Good on you for trying. I wanted to do this all week but things kept getting in the way. But I have been thinking about it and I was going to start a thread to report my results. Looks like you beat me to it
First things first - I realised that there is probably a lower frequency limit where this method will work. This limit is determined by the dimensions of your room and the position of the DUT and microphone. This determines whether you are able to capture the entire envelope of the wavelet before the reflection arrives and contaminates it. I am ignoring floor, ceiling, and side wall bounce because those reflections are in phase and in the same direction as the direct sound from the subwoofer (in my room anyway!), I am only concerned about the rear wall. Although the reflection itself is in phase, the distance it has to travel might make it out of phase by the time it arrives at the observation point.
So I did a little calculation. In my case, x = 3m, and y = 9m. Using the speed of sound (343m/s) and the equation (t = d/1000c), x = 8.74ms, and y = 26.2ms. This means I have (26.2ms - 8.74ms) = 17ms of reflection-free window.
However, the wavelet is 6.5 cycles long, and the time of the wavelet needs to be accounted for when we calculate the reflection-free time. Since my XO frequency is 50Hz, I need (number of wavelets * 1000/frequency) 130ms for the wavelet to fully emerge from the DUT. This is much longer than my reflection-free window, which means that I should see the rear reflection contaminate the wavelet after only 17ms.

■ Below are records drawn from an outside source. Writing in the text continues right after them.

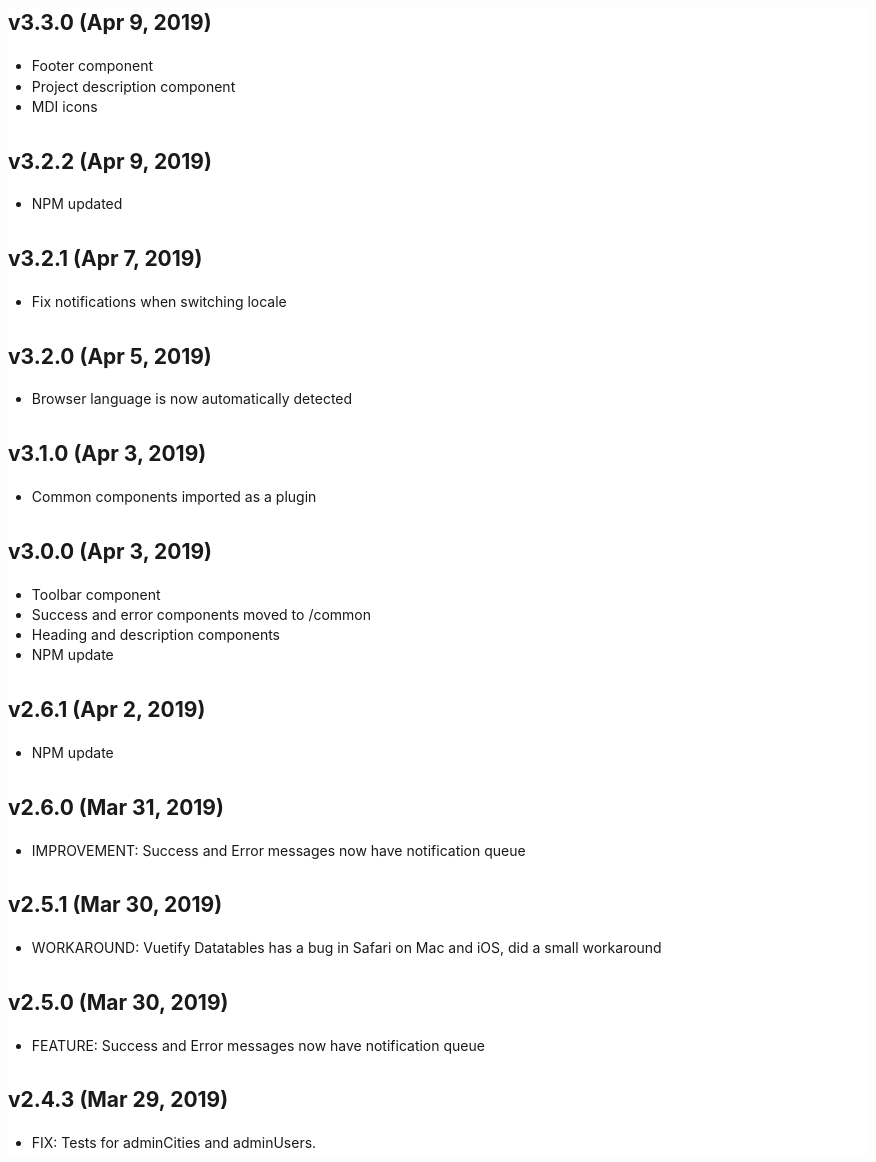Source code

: ## v3.3.0 (Apr 9, 2019)

*   Footer component
*   Project description component
*   MDI icons

## v3.2.2 (Apr 9, 2019)

*   NPM updated

## v3.2.1 (Apr 7, 2019)

*   Fix notifications when switching locale

## v3.2.0 (Apr 5, 2019)

*   Browser language is now automatically detected

## v3.1.0 (Apr 3, 2019)

*   Common components imported as a plugin

## v3.0.0 (Apr 3, 2019)

*   Toolbar component
*   Success and error components moved to /common
*   Heading and description components
*   NPM update

## v2.6.1 (Apr 2, 2019)

*   NPM update

## v2.6.0 (Mar 31, 2019)

*   IMPROVEMENT: Success and Error messages now have notification queue

## v2.5.1 (Mar 30, 2019)

*   WORKAROUND: Vuetify Datatables has a bug in Safari on Mac and iOS, did a small workaround

## v2.5.0 (Mar 30, 2019)

*   FEATURE: Success and Error messages now have notification queue

## v2.4.3 (Mar 29, 2019)

*   FIX: Tests for adminCities and adminUsers.
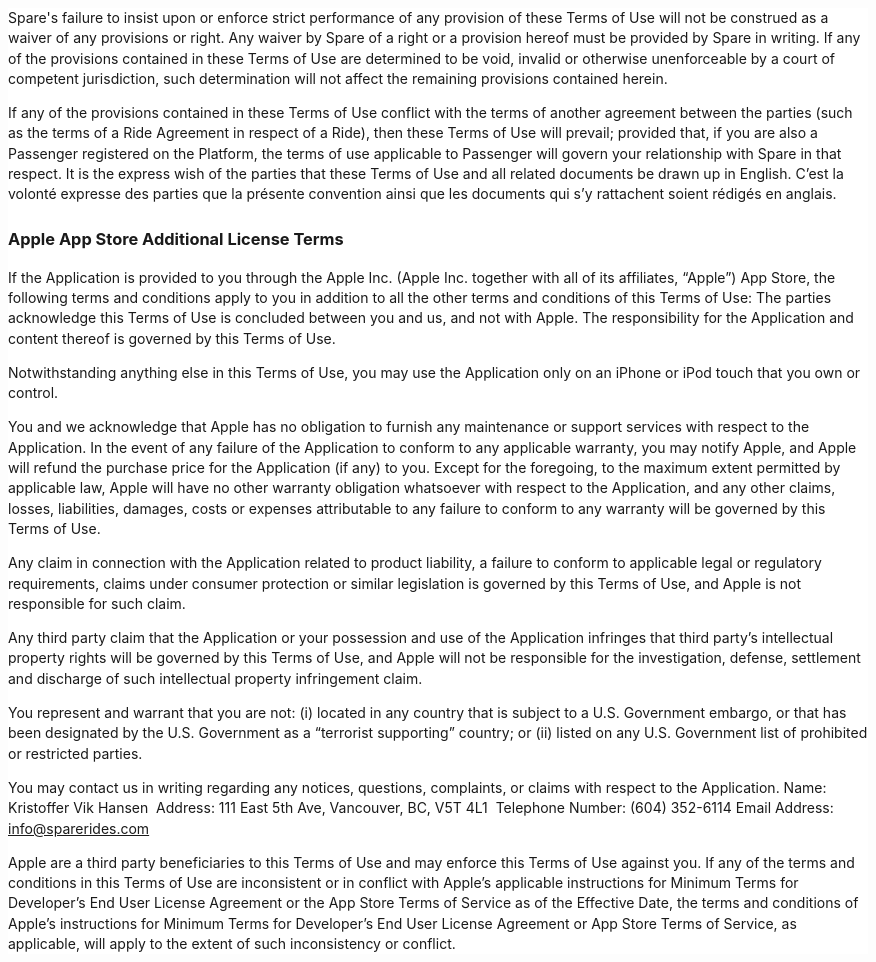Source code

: Spare's failure to insist upon or enforce strict performance of any provision of these Terms of Use will not be construed as a waiver of any provisions or right. Any waiver by Spare of a right or a provision hereof must be provided by Spare in writing.
If any of the provisions contained in these Terms of Use are determined to be void, invalid or otherwise unenforceable by a court of competent jurisdiction, such determination will not affect the remaining provisions contained herein.

If any of the provisions contained in these Terms of Use conflict with the terms of another agreement between the parties (such as the terms of a Ride Agreement in respect of a Ride), then these Terms of Use will prevail; provided that, if you are also a Passenger registered on the Platform, the terms of use applicable to Passenger will govern your relationship with Spare in that respect.
It is the express wish of the parties that these Terms of Use and all related documents be drawn up in English. C’est la volonté expresse des parties que la présente convention ainsi que les documents qui s’y rattachent soient rédigés en anglais.

### Apple App Store Additional License Terms

If the Application is provided to you through the Apple Inc. (Apple Inc. together with all of its affiliates, “Apple”) App Store, the following terms and conditions apply to you in addition to all the other terms and conditions of this Terms of Use:
The parties acknowledge this Terms of Use is concluded between you and us, and not with Apple. The responsibility for the Application and content thereof is governed by this Terms of Use.

Notwithstanding anything else in this Terms of Use, you may use the Application only on an iPhone or iPod touch that you own or control.

You and we acknowledge that Apple has no obligation to furnish any maintenance or support services with respect to the Application.
In the event of any failure of the Application to conform to any applicable warranty, you may notify Apple, and Apple will refund the purchase price for the Application (if any) to you. Except for the foregoing, to the maximum extent permitted by applicable law, Apple will have no other warranty obligation whatsoever with respect to the Application, and any other claims, losses, liabilities, damages, costs or expenses attributable to any failure to conform to any warranty will be governed by this Terms of Use.

Any claim in connection with the Application related to product liability, a failure to conform to applicable legal or regulatory requirements, claims under consumer protection or similar legislation is governed by this Terms of Use, and Apple is not responsible for such claim.

Any third party claim that the Application or your possession and use of the Application infringes that third party’s intellectual property rights will be governed by this Terms of Use, and Apple will not be responsible for the investigation, defense, settlement and discharge of such intellectual property infringement claim.

You represent and warrant that you are not: (i) located in any country that is subject to a U.S. Government embargo, or that has been designated by the U.S. Government as a “terrorist supporting” country; or (ii) listed on any U.S. Government list of prohibited or restricted parties.

You may contact us in writing regarding any notices, questions, complaints, or claims with respect to the Application.
Name: Kristoffer Vik Hansen  Address: 111 East 5th Ave, Vancouver, BC, V5T 4L1  Telephone Number: (604) 352-6114 Email Address: info@sparerides.com

Apple are a third party beneficiaries to this Terms of Use and may enforce this Terms of Use against you.
If any of the terms and conditions in this Terms of Use are inconsistent or in conflict with Apple’s applicable instructions for Minimum Terms for Developer’s End User License Agreement or the App Store Terms of Service as of the Effective Date, the terms and conditions of Apple’s instructions for Minimum Terms for Developer’s End User License Agreement or App Store Terms of Service, as applicable, will apply to the extent of such inconsistency or conflict.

If you paid attention to that video, they used a free-field measurement for an elevated speaker array, and a ground plane measurement for the sub. That is why the measured impulses looked so clean - no reflections! If we want to translate this method to a domestic listening room, we MUST account for reflections. It will change the shape of our waveform and stretch it, and make the results very difficult to interpret.
I concluded that if I want this to work, I need a shorter wavelet (fewer cycles) and a higher frequency. And also a larger listening room to delay the reflections, but that ain't happening. I was starting to have my doubts if this method would work at all in a listening room. It can't be used for polarity or phase if the waveform is distorted by the reflection. Neither can it be used for time alignment because of the slow energy build-up of the subwoofer which gives the appearance of pre-ringing. All I needed was an experiment to confirm/deny it.
Now let's come to your graphs. I think that it is heavily contaminated by reflections. Both your L and R graphs have an obvious reflection, you can see the coke bottle shape of the measurement - more obvious in L, more subtle in R. But what disturbs me is that the amplitude of your left speaker is much lower than the right. Either the reflection on the right is arriving so early that it increases the apparent amplitude, or you have some kind of channel imbalance.
Anyway, thank you for doing this. You have saved me the trouble! Even before I started, I had concluded that the method was unlikely to work. It should be great if you are a pro and you want to time align speakers and subs in a stadium, but maybe not so useful for normal speakers and normal listening rooms. Of course, I haven't done anything except think about it a bit. I don't have my own experiment to show.